The “idiocy of one’s own psychology”: Choosing the next right thing

When one is in a mess like you are, one has no right any more to worry about the idiocy of one’s own psychology, but must do the next thing with diligence and devotion…. [Everyone has] to do it the hard way, and always with the next, the littlest, and the hardest things. Carl Jung

I am super ambivalent about psychological approaches that would have me pick through my childhood memories to identify experiences that have helped shape me into who/how I am now. On the one hand, it feels constructive to find names for particular wounds and patterns. And it can also be validating to see myself reflected in diagnostic categories, to know that I am in ample company with respect to my personality and character. On the other hand, though, as an existentialist-inflected, pragmatically-inclined Buddhist-type, I’m uneasy focusing very much on the conditions of my past. I mean, haven’t I spent all these years meditating largely to become better at being in the present moment?

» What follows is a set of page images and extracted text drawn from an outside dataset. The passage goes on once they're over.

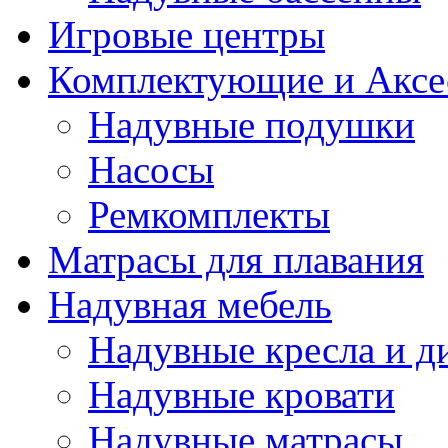
Игровые центры
Комплектующие и Аксе
Надувные подушки
Насосы
Ремкомплекты
Матрасы для плавания
Надувная мебель
Надувные кресла и д
Надувные кровати
Надувные матрасы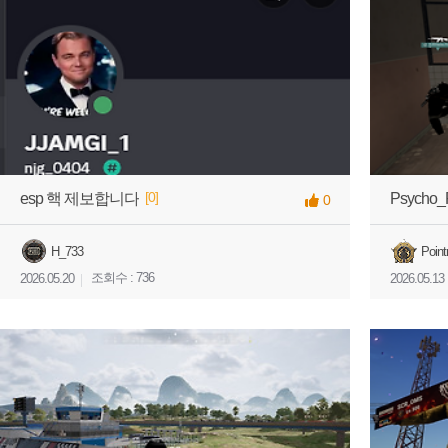
[0]
esp 핵 제보합니다
Psycho
0
H_733
Poin
조회수 : 736
2026.05.20
2026.05.13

To be clear, I can fully accept that my psychological self — including many of my emotional and cognitive patterns — has, for better and worse, been formed and contorted by my childhood. Like everyone I’ve ever met, the story of my young life includes an impressive mix of ups and downs, experiences that have left both visible and hidden marks on me. What I do not accept is that this psychological self — this emotional and mentalizing locus of hoping, wishing, fretting, and so forth — is who I ultimately am. I believe, rather, that who I am is also who you are, and also who the Buddha is: pure awareness that transcends all narrative, a Self that cannot possibly be contained or comprehended by any theory that the mind might choose to weave, psychological or otherwise. From this point of view, our so-called psychological self, while terribly important as a workaday construct, is neither the end of the identity story nor even the most interesting part of it.

Evidently, these two different identity narratives — the psychological as compared to the metaphysical — create a paradoxical tension that I sometimes find difficult to accommodate skillfully, so much so that I usually try to avoid talking about this subject altogether. This is partly because I worry about offending others. To exist in the U.S. in 2023 — certainly within my demographic — is to live in a deeply psychologized and psychologizing milieu. It’s an environment in which many of us both adopt and project diagnoses with casual ease. Hence the proliferation of discussions about “attachment style,” being “codependent,” “CPTSD,” the impact of having a “borderline” parent, or “narcissistic” boss. This is not even yet to approach the more medicalized/biologized psychological diagnoses, including those associated with addiction.

For many of us, such psychological constructs come to serve as helpful identity touchstones in a life otherwise fraught with uncertainty. Explanations and ruminations connected to the past may then come to function almost like a personal religion, providing a sense of comfort as well as guidance. Obviously, to introduce philosophical doubt in such a context might be construed as an attack. Such defensiveness may also reflect a broader, perhaps natural, human tendency to understand who we are now by appeal to supposed facts from the past: “I am Abbie’s daughter. I come from Poland. My parents raised me Catholic. My sister died when I was seven, and on and on.” For better and worse, we are pressed, pushed and compelled to defer who we are now — and, therefore, who we might be next — to a material and psychological past.

But the Buddhist approach invites us to do something different: to move behind all mentalizing habits, including those responsible for weaving these psychological stories, at least for a moment. The question then becomes not, “Who am I because of my childhood?” but “Who am I, indeed, who have I always been, beyond what the empirical world has shown me? Beyond the particular emotional and cognitive elements — ‘I think,’ ‘I feel’ —that normally hijack my attention?” Psychological accounts, regardless of how helpful, and even necessary to survival they may be, then, are not the level from which the spiritual identity question: “Who am I?” arises or can be answered. So long as we remain entranced by our own psychological story — however ennobling or tragic that narrative may be— we will find it difficult to occupy the seat of our own pure awareness.

It is telling, I think, that Jung, a psychoanalytic theorist and practitioner, seems to have accepted that when we have tough decisions to make about our future, it is not to our self-scrutinizing psychological self that we should turn. He implies, instead, that, in such moments, self-referential psychologizing may even serve as a distraction or avoidance technique, an attempt to bypass the existential angst of taking profound responsibility for one’s choice. “When one is in a mess like you are,” he writes, “one has no right any more to worry about the idiocy of one’s own psychology.” But this does not mean we are left merely to flip a coin, for it is to the intuition of a larger Self that one should turn. The real tragedy is that, when we have become hypnotized by our psychological self-stories, we may be unable even to recognize the wise, utterly capable, unshakably confident voice of our deepest “I.”